Adm. Robert Willard, commander of U.S. Pacific Fleet, told hundreds gathered in the shade of a big beige and blue hangar showing its age that "words can't express our nation's gratitude" for the sacrifice of the Midway defenders 65 years ago.
Gov. Linda Lingle, noting that Hawai'i could have been the next place to be attacked if the Japanese had prevailed at Midway, said the Midway battle is a reminder "not to take anything for granted — not our life, not freedom, not natural beauty."
ACCESS NOW LIMITED
Midway Atoll, with 280 buildings, including a handful built in 1904 for the Commercial Pacific Cable Co., is managed by the U.S. Fish and Wildlife Service and is part of the Papahanaumokuakea Marine National Monument.

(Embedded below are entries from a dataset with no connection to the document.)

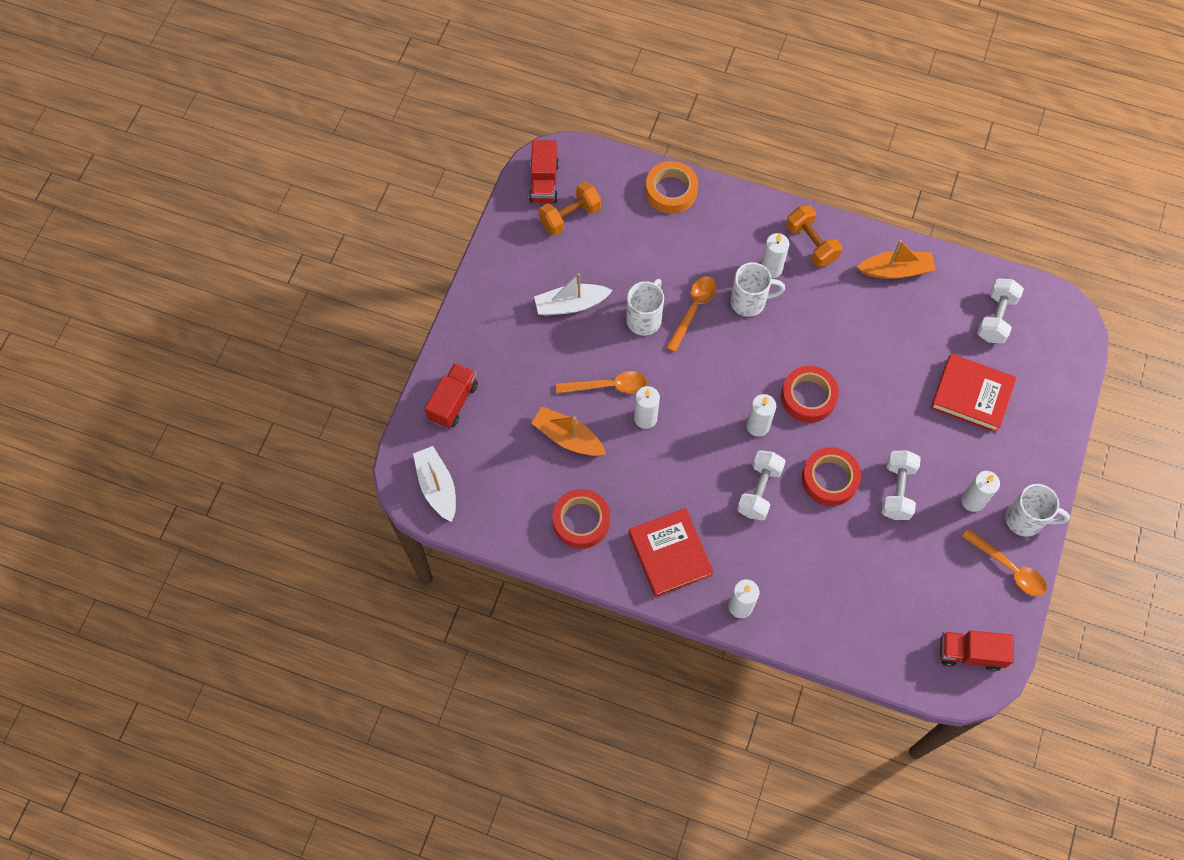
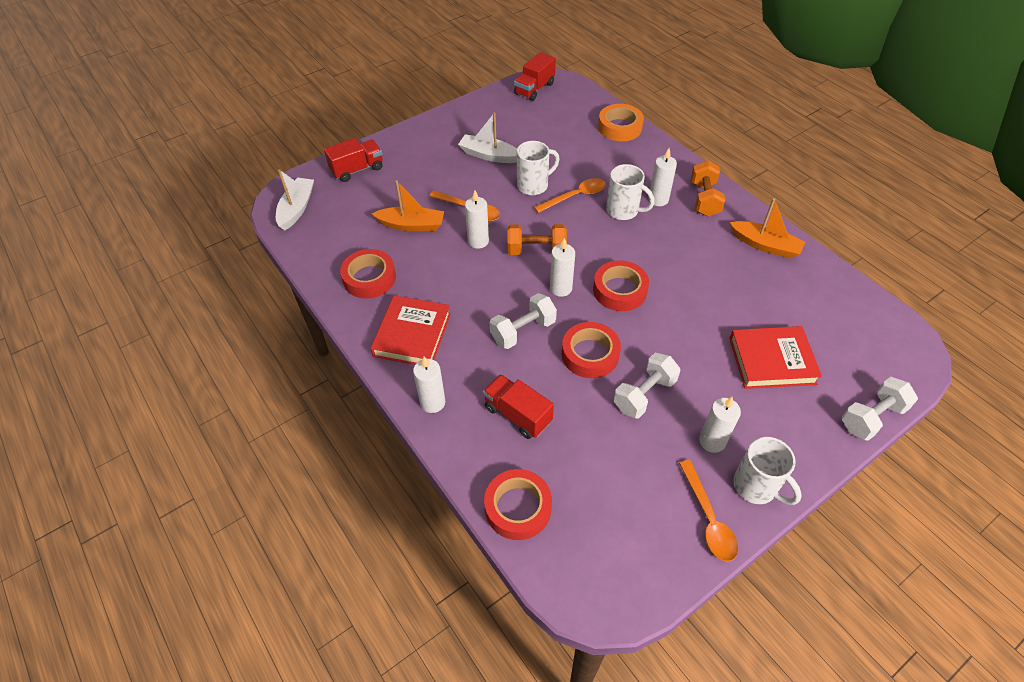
camera: 35 degrees right, 15 degrees down
orange boat [531,406,606,456] -> orange boat turned 120 degrees clockwise [372,180,444,231]
orange dumbbell [539,182,601,236] -> orange dumbbell moved to [508,224,567,255]
red book [931,354,1016,433] -> red book turned 60 degrees counterclockwise [729,326,822,389]
red truck [940,630,1014,671] -> red truck moved to [483,374,554,439]
white dumbbell [977,279,1024,344] -> white dumbbell moved to [842,377,918,441]
none -> red tape [484,469,552,540]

Those taking the cruise from Long Beach, Calif., to Midway for the 65th anniversary paid $25 each to the Fish and Wildlife Service to be on the atoll for the day and received historic information lectures aboard the ship.
Fish and Wildlife plans to open Midway for small-scale visitation, beginning in November or December, with no more than 30 people allowed on Sand Island at a time.
In the past, up to four cruise ships have docked at Midway a year, but plans call for a limit of three a year.
The cruise ships follow stringent environmental guidelines, said Fish and Wildlife spokeswoman Barbara Maxfield.